For the reaction
NO2(g) + NO(g) N2O(g) + O2(g)
Kc = 0.914. Equal amounts of NO and NO2 are to be placed into a 5.00 L container until the N2O concentration at equilibrium is 0.0446 M. How many moles each of NO and NO2 must be placed into the container?
......NO2 + NO ==> N2O + O2
I......x.....x.....0......0
C.....-y.....-y....y......y
E.....x-y...x-y....y......y
So you want (N2O) = (O2) = 0.0446M
mols = 0.0446*5L = 0.223 = y
Kc = (N2O)(O2)/(NO2)(NO)
Kc = (x-0.223)(x-0.223)/(0.223)(0.223)
Solve for x = mols NO2 = mols NO
Then (NO2) = (NO) = mols/L = mols from above/5L = ?
To answer this question, we need to use the equation for the reaction and the given equilibrium constant (Kc). From the balanced equation, we can see that the stoichiometry of the reaction is for every 2 moles of NO2 and 2 moles of NO, we get 1 mole of N2O and 1 mole of O2.

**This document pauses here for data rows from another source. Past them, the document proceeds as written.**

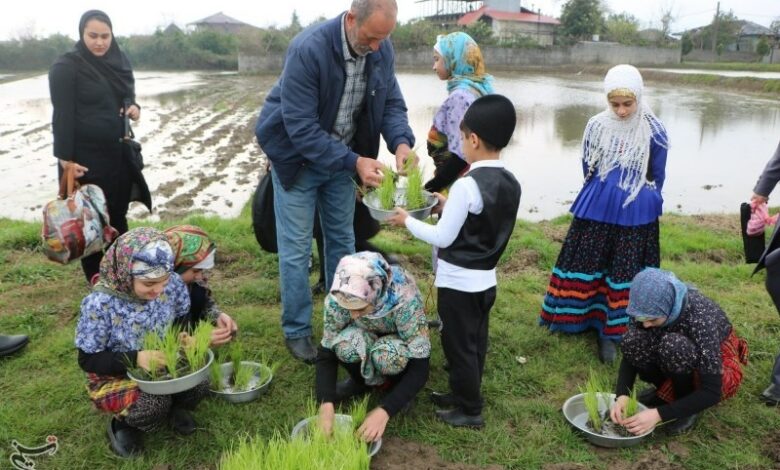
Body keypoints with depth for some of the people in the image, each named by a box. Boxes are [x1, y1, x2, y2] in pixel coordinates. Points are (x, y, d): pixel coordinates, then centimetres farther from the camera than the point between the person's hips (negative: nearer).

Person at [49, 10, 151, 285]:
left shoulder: (119, 61, 7)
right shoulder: (66, 67, -11)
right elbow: (62, 115, -14)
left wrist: (134, 108, -6)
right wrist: (65, 158, -17)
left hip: (118, 153, 6)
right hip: (85, 156, -5)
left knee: (118, 213, 12)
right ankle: (95, 275, 17)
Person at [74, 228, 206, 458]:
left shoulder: (173, 283, -17)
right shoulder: (100, 303, -27)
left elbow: (183, 319, 3)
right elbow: (88, 360, -18)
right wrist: (136, 359, -33)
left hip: (164, 365, 4)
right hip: (115, 376, -3)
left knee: (199, 382, -24)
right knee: (154, 405, -31)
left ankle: (174, 406, 11)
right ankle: (123, 424, 5)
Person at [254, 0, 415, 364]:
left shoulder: (381, 49, -11)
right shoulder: (309, 49, -30)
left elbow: (391, 103, -4)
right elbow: (301, 127, -31)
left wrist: (401, 141, -26)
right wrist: (354, 162, -35)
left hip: (341, 155, 6)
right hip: (298, 157, -5)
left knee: (342, 241, 14)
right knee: (296, 249, 0)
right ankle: (296, 331, 17)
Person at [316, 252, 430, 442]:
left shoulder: (405, 301, -38)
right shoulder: (337, 299, -30)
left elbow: (420, 367, -33)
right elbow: (326, 353, -20)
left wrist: (384, 411, -42)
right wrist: (326, 403, -33)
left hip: (402, 343, -2)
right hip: (366, 338, 2)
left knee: (385, 355, -36)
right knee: (345, 345, -32)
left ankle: (397, 384, -3)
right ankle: (362, 380, -1)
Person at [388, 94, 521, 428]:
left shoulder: (466, 185, -23)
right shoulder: (511, 184, 1)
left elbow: (443, 238, -19)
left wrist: (407, 220, -6)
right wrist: (449, 207, 12)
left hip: (459, 283, -8)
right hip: (486, 280, 8)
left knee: (459, 347, 7)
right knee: (475, 343, 20)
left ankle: (470, 411, 19)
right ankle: (463, 395, 36)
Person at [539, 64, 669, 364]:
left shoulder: (653, 131, -11)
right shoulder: (596, 126, -5)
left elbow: (657, 177, 4)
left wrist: (642, 201, 13)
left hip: (635, 215, -2)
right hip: (597, 211, 2)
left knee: (626, 271, 6)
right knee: (585, 263, 11)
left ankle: (612, 331, 16)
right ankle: (578, 316, 29)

Let's assume that x moles of NO2 and x moles of NO are initially placed into the container. At equilibrium, the concentration of N2O will be given as 0.0446 M. Therefore, the molar concentration of N2O can be calculated as x/(5.00 L) since the total volume is 5.00 L.
Now, we can express the equilibrium constant (Kc) in terms of the molar concentrations of the substances:
Kc = [N2O][O2] / [NO2][NO]
Since the stoichiometry of the reaction is 1:1 for both NO2 and NO with N2O and O2, we can say that:
[N2O] = [O2] = x/(5.00 L)
[NO2] = x/(5.00 L)
[NO] = x/(5.00 L)
Now let's plug these values into the equation for Kc:
0.914 = (x/(5.00 L) * x/(5.00 L)) / ((x/(5.00 L)) * (x/(5.00 L)))
Simplifying this equation, we get:
0.914 = x^2 / (5.00 L * 5.00 L)
Rearranging and solving for x^2, we get:
x^2 = 0.914 * (5.00 L * 5.00 L)
x^2 = 22.85 L^2
Taking the square root of both sides, we find:
x = √22.85 L ≈ 4.78 moles
Since equal amounts of NO and NO2 are initially placed into the container, the moles of NO and NO2 must each be approximately 4.78 moles.